With 31 per cent gradients and the UK’s highest peak, these races will separate the Ironmen from the boys.

Top 5 Hardest Triathlons

The final and grueling leg of the City To Summit Rat Race that takes competitors up Ben Nevis. (Photo Credit: Rat Race)


Where: Scotland, UK
When: 1-2 June, 2013
More info: www.ratracecitytosummit.com

This is arguably the hottest new addition to the 2013 race calendar and has ‘once-in-a-lifetime’ stamped all over it. The long-distance race starts with a swim in the Firth of Forth at Queensferry, Edinburgh, before a 112-mile ride to beautiful Glencoe for T2. Once you’re in the mountains it’s time to tackle the marathon-distance run which, as the race name suggests, takes you to the top of Britain’s highest mountain, Ben Nevis. Billed as one of the toughest events around this will certainly test your legs. Make sure you bag your spot soon as places are filling up very quickly.


Where: Lanzarote, Spain
When: 18 May, 2013
More info: www.ironmanlanzarote.com

As if the distances in Ironman weren’t enough to contend with, Lanzarote is notorious for being one of the most testing long-distance events in the world. You’ll begin by churning through the water with 1,450 other triathletes in a 3.8km sea swim with a disorientating 20m run between its two laps – and that’s just the warm-up. Pictures of the volcanic island’s sun and beautiful beaches might lull you into thinking it’s tame, but don’t let the scenery fool you! Cycling while being battered by the incredible winds that sweep across the roads is a huge challenge over any distance, but for 180km it’s torture. Pain doesn’t come much worse than battling through those conditions for hours and then stepping off the bike to face 42.2km of running under the burning Lanzarote sun. This race is an unrivalled test of strength, character and mind-body excellence.

  • SAVAGEMAN 70.0

Where: Maryland USA
When: 15 September, 2013
More info: www.winthefight.org/savageman

When a middle-distance triathlon offers a full refund and apology for any competitor who has raced a more savage event, you know it’s not your average triathlon. Based at Deep Creek Lake State Park in Maryland, USA, a 1.9km out-and-back swim is followed by some monumental climbs squeezed into 50km of the 90km bike course. The Westernport Wall sets the tone with a leg-sapping average gradient of 25% and a max of 31% (type it into YouTube to see what you’re up against). After that, you’ll see the scenic and remote Big Savage Mountain looming large – a 600m ascent over 11.4km – before a fast, technical descent delivers you to Killer Miller, a gruelling 2km climb at 8%. Though the run isn’t quite so harsh, the double victory lap around the lake threatens to finish off your legs completely, with the odd climb thrown into the undulating route.



Where: Lake District, UK
When: 24 March, 2013
More info: www.trihard.co.uk

While race organisers usually rely on the bike leg to put the boot in, TriHard have opted to use Helvellyn, one of the Lake District’s most demanding fells, to destroy your legs during the run.
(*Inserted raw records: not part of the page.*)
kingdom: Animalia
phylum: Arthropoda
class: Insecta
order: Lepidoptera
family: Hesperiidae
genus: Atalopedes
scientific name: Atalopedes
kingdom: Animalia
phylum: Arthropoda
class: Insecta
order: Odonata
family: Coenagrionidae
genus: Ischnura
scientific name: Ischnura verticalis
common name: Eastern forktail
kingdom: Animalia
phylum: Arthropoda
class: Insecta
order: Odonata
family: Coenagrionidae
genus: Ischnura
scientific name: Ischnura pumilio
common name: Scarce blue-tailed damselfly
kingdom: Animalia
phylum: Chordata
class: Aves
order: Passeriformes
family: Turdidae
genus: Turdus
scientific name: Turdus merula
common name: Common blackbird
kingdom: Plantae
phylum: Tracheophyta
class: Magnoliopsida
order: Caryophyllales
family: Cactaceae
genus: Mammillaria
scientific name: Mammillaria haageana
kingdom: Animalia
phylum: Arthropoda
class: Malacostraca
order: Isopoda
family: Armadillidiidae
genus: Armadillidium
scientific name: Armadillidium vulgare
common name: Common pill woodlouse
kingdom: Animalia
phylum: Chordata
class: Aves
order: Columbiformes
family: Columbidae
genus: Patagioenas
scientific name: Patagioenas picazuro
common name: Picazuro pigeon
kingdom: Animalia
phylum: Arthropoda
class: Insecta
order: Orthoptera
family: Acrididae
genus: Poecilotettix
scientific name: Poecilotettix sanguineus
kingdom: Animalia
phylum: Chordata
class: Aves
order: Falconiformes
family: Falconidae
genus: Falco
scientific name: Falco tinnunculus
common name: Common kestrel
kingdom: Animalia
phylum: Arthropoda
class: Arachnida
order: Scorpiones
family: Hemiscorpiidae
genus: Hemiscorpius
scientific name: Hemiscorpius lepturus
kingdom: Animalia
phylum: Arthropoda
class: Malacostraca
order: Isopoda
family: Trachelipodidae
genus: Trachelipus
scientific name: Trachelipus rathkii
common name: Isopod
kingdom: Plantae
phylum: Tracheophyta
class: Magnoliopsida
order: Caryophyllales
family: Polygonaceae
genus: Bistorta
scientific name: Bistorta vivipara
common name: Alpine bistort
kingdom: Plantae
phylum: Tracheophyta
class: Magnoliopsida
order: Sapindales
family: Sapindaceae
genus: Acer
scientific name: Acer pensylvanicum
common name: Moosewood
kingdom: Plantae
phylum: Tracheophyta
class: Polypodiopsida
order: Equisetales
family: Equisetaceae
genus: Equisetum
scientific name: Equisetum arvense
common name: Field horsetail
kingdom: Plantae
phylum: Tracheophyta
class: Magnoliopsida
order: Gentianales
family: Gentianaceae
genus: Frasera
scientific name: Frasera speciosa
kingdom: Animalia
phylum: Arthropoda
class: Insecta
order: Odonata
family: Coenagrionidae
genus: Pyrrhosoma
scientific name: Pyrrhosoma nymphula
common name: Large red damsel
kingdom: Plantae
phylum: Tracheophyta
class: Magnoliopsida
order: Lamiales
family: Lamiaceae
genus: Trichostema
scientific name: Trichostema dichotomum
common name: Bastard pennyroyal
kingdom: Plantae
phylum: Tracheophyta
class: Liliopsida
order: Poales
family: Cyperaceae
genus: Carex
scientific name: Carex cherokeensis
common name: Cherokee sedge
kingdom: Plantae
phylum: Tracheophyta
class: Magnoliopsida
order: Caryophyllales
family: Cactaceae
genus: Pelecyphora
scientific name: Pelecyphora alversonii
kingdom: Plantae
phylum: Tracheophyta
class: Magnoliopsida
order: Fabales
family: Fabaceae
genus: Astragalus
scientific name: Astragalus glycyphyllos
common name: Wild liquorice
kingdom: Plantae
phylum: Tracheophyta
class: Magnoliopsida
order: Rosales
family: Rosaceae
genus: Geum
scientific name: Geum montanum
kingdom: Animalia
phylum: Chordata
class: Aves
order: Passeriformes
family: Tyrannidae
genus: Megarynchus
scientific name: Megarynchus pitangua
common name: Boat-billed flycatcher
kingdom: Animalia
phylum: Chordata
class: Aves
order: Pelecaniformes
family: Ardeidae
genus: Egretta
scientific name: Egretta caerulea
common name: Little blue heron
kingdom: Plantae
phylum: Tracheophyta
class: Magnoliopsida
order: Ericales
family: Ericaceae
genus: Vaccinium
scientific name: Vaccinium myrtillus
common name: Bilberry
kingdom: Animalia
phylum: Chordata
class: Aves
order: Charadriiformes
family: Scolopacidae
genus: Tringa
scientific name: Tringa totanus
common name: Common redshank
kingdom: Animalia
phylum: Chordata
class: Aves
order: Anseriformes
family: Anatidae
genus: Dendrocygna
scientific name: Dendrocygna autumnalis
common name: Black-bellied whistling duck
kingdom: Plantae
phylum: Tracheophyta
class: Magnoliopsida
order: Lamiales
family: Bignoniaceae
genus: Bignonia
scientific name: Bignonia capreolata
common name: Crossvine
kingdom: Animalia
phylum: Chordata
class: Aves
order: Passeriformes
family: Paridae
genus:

A 1.6km swim around the idyllic Ullswater lake – the only flat part of the day – is followed by a tough 59km bike loop, taking you through stunning scenery and up and down the contours of a sharply jagged route. Then it’s on to Helvellyn. It’s a testament to the difficulty of the run that you won’t be allowed out of T2 without food, clothing and emergency gear but with no food or drink on the 14.5km stony track to the summit of the UK’s third highest peak, you’ll need all the energy you can carry.



Where: Berkshire, UK
When: 18 May, 2013
More info: www.humanrace.co.uk

Triathlon toughness isn’t just measured in distance – it’s about speed too. There’s nothing quite like the unique anaerobic pain caused by going so quick that the race goes by in a blur. With a 400m swim, 20km bike and 5km run, Supersprint is the fastest and most furious triathlon distance there is, and Dorney Lake is the perfect location for blistering speed. The swim in the rowing lake has no awkward sighting to hinder your split and the closed road around it lets you go flat-out on the bike – just watch out for the tight turns at each corner and remember a tailwind down one side means a headwind along the other! The run is across firm grass at the water’s edge that encourages a quick pace to lead you through the pain barrier to a fast finish.